Texto proporcionado:
José María se ocupó también de la Ciencia Ilustrada en América, con suerte varia. Aquí prefiero los textos de alguno de sus discípulos como Pardo Tomás, Fresquet; o de Horacio Capel, José Luis Peset, Antonio Lafuente o los más jóvenes como Puig Samper, González Bueno o Pimentel, que no lo fueron. También escribió sobre la Ciencia en los siglos XIX y XX, donde el maestro indudable es José Manuel Sánchez-Ron.

No es que sus textos sean menos brillantes, es que abordó una tarea titánica y, claro está, no pudo hacerlo, es materialmente imposible, desde otras fuentes distintas de las impresas, al igual que su maestro Laín. Los historiadores de las generaciones siguientes hemos sido metodológicamente más correctos, nuestras fuentes se han ampliado, pero las interpretaciones o intuiciones de López Piñero han impregnado lo mejor de los textos de quiénes han escrito tras él para seguirle o criticarle y, sobre todo, han establecido una especie de estilo de lo que debe ser un historiador de la Ciencia, aunque en este ámbito no se debe ser tampoco parvo en reconocimientos con lo efectuado en Madrid bajo la batuta e influencia primera de José Luis Peset.


El biógrafo

Hace ya demasiado tiempo, durante la lectura de una tesis de Historia de la Medicina en la Universidad de Granada, en la que no estaba él, dije que su Diccionario debía ser el libro de cabecera de todos los historiadores de la Ciencia españoles. Alguien, no recuerdo quién, lo que indica que su obra no debe ser excesivamente relevante, hizo sus bromas sobre mi aserto. En esta anécdota se pueden ver el origen de las críticas a la obra de José María: muchos de sus más enconados adversarios, en nuestro ámbito, son prácticamente ágrafos. Para no ser injusto diré que muchos lo son por perfeccionismo: resultan tan perfeccionistas, tan platónicos en su afán historicista, que jamás publican nada. El trabajo de López Piñero en este ámbito, con la colaboración de Víctor Navarro, tan brillante en el estudio de la astronomía renacentista y barroca, de Eugenio Portela y de Thomas F. Glick, aunque muy limitado en su publicación y con algunas lagunas y desenfoques, como es lógico, resulta todavía de consulta imprescindible para quiénes investigamos en la Ciencia española.

Desde la Fundación de Ciencias de la Salud, hace algunos años, conseguí la financiación necesaria para efectuar un gran diccionario de la Ciencia española. Contacté con los más destacados investigadores que quisieron participar; hicimos un plan en donde se contemplaba la participación de absolutamente todos los investigadores españoles y, cuando ya estaba a punto el programa, nos llegó el veto de la Real Academia de la Historia. Estaban entonces empezando con el Diccionario Biográfico y no consideraban pertinente un diccionario parcial. Les intentamos hacer ver que lo uno no quitaba lo otro, pero se mantuvieron inflexibles y, ante su oposición, el Patronato de la Fundación detuvo el proyecto. Ese fue uno de los fracasos de nuestra colaboración. No sé si lo hubiéramos llevado a término, pero si tengo en cuenta que el director de la Fundación era entonces Alfonso Egaña, luego gerente de la Real Academia de la Historia y ahora de un destacado centro de investigación del País Vasco y admirador y amigo de López Piñero, no dudo de que ahora estaría publicado y sería de enorme utilidad no sólo a los investigadores sobre historia de la Ciencia sino a todos los eruditos y curiosos.

Datos registrados:
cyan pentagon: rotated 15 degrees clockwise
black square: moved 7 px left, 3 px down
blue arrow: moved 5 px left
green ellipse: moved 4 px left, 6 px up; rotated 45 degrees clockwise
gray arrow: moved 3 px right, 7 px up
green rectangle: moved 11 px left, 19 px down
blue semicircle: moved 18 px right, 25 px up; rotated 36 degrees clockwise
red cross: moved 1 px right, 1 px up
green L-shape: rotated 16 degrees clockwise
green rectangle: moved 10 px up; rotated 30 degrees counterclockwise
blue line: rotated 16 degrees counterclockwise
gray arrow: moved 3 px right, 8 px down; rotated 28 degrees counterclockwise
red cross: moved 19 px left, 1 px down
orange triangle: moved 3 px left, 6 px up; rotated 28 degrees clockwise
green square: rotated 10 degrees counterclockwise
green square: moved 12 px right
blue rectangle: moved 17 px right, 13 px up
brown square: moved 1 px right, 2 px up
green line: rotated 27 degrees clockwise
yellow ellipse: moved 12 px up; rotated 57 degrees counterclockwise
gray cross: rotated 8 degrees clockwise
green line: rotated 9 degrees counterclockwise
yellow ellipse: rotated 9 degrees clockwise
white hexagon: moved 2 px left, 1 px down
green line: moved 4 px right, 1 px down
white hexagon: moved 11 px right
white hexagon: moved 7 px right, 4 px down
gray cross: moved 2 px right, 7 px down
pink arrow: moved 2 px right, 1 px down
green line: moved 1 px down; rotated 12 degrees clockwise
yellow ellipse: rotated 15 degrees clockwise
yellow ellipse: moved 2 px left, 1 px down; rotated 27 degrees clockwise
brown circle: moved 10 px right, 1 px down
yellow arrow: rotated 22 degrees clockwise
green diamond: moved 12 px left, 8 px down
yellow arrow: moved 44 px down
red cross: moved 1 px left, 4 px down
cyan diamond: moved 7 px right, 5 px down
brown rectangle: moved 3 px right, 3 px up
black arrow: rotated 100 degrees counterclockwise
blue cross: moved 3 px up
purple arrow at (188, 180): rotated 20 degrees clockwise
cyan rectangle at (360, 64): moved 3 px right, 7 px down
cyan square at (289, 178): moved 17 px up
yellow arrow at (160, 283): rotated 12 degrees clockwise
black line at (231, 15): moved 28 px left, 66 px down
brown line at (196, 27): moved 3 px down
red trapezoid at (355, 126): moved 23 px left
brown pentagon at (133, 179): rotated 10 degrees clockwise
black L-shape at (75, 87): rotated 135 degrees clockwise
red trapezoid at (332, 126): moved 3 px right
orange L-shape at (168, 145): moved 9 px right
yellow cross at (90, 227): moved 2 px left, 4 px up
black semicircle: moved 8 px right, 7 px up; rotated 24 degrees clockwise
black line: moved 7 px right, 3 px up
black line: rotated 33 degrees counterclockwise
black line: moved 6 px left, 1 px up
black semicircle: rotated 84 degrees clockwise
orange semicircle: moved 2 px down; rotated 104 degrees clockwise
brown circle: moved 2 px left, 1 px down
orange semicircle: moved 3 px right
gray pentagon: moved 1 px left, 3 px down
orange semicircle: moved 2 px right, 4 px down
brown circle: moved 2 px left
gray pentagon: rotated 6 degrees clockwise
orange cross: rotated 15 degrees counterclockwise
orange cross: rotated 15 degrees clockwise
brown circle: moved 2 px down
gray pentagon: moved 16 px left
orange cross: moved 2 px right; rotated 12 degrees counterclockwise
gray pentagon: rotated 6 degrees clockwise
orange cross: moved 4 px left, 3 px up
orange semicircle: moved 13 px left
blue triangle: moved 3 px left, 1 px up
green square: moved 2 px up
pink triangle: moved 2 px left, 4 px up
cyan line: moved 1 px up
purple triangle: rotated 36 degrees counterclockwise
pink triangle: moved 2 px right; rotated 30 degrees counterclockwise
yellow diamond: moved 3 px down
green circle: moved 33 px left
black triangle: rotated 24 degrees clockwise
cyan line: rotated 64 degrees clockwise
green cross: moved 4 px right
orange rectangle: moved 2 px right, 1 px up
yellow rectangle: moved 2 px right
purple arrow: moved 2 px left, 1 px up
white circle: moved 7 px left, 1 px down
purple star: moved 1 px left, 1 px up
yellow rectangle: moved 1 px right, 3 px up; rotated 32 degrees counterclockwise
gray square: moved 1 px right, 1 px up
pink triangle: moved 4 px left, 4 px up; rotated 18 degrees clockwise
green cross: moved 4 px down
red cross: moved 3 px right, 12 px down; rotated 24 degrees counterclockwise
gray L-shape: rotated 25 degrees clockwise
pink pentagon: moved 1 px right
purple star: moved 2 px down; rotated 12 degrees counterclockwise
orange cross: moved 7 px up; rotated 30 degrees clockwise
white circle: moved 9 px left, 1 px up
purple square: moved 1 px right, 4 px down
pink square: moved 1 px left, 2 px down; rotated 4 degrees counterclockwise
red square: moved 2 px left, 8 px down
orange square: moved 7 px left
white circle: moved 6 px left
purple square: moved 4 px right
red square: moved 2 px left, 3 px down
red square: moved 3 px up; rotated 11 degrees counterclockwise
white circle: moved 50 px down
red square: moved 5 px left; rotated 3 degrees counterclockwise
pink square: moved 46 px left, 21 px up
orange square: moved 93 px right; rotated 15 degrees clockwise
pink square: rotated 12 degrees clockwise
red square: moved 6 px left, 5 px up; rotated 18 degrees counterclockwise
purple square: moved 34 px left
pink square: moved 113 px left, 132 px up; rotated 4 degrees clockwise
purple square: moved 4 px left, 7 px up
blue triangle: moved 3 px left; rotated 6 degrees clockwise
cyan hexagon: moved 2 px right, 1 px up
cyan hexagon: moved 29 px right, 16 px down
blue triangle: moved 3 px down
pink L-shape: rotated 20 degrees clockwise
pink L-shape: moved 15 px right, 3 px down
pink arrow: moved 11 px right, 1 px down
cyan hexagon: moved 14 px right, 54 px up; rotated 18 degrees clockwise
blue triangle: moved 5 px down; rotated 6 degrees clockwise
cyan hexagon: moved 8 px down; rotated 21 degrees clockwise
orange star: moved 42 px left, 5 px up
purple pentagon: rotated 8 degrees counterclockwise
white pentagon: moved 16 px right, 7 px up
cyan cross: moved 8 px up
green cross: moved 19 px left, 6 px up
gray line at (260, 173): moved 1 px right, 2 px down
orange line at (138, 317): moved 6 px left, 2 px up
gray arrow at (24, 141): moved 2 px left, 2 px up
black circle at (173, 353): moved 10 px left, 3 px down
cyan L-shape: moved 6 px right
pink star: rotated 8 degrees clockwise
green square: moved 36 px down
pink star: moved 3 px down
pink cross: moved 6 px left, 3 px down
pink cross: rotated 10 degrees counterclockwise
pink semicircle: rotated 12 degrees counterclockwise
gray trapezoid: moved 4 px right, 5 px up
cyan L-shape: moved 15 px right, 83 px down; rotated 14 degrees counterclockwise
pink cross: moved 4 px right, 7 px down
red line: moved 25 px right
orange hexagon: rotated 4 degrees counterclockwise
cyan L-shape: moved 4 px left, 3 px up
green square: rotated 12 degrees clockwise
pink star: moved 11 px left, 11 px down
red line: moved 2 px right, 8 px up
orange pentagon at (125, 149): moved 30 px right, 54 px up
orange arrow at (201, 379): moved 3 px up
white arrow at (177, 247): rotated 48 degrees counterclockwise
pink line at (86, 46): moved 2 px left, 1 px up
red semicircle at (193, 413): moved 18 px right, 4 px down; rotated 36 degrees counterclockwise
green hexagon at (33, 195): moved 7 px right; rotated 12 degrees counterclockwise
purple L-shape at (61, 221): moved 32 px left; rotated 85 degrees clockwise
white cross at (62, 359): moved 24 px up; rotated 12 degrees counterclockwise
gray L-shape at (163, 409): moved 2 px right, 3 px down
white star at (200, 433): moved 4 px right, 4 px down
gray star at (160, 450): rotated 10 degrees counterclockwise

Actividades:
[1] Según el texto sobre López Piñero, ¿qué institución vetó el proyecto de un gran diccionario de la Ciencia española?
[2] Transcribe del texto sobre López Piñero el fragmento que va desde "José María se" hasta "José Manuel Sánchez-Ron.".
[3] Enumera a las personas que, según el texto sobre López Piñero, colaboraron con él en su trabajo como biógrafo.
Los datos proceden de una fuente distinta.

Respuestas proporcionadas:
[1] La Real Academia de la Historia.

[2]
José María se ocupó también de la Ciencia Ilustrada en América, con suerte varia. Aquí prefiero los textos de alguno de sus discípulos como Pardo Tomás, Fresquet; o de Horacio Capel, José Luis Peset, Antonio Lafuente o los más jóvenes como Puig Samper, González Bueno o Pimentel, que no lo fueron. También escribió sobre la Ciencia en los siglos XIX y XX, donde el maestro indudable es José Manuel Sánchez-Ron.

[3] Víctor Navarro, Eugenio Portela y Thomas F. Glick.